Noah is an unincorporated community in Coffee County, Tennessee. In 1887 it was described as being 8.5 mi north of the county seat of Manchester and having a population between 50 and 100. Noah is believed to be the first settlement in Coffee County, having been settled on the Noah Fork of the Duck River about 1800 by the Patton Brothers, John, Daniel, and Neely.

Between 1830 and 1840 Jonathan Webster built a corn-mill on Noah Fork. In the 1880s minor industries in Noah included Samuel Brantley's saw and grist mill and the Beckman Bros.' flour and grist-mill. From the 1870s to 1902 the Farrar Distillery operated on the Thomas Farm, selling apple brandy and peach brandy, along with corn whiskey.
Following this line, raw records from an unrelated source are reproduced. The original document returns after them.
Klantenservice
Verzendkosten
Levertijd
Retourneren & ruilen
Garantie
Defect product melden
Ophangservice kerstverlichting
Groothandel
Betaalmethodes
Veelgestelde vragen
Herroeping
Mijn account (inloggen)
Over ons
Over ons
The Farrar Distillery ceased operation in 1902 after being damaged by flooding.

The first post office opened in Noah on May 2, 1836, and closed on June 26, 1845. A second post office was established on June 23, 1880, but closed on May 15, 1905.

One of the oldest churches in Noah is the Noah’s Fork Baptist Church, erected between 1830 and 1840. The church was destroyed by fire in 1924, but was rebuilt shortly thereafter. Other churches in Noah during the 19th century include Noah Fork Separate Baptist and Noah Methodist Episcopal South.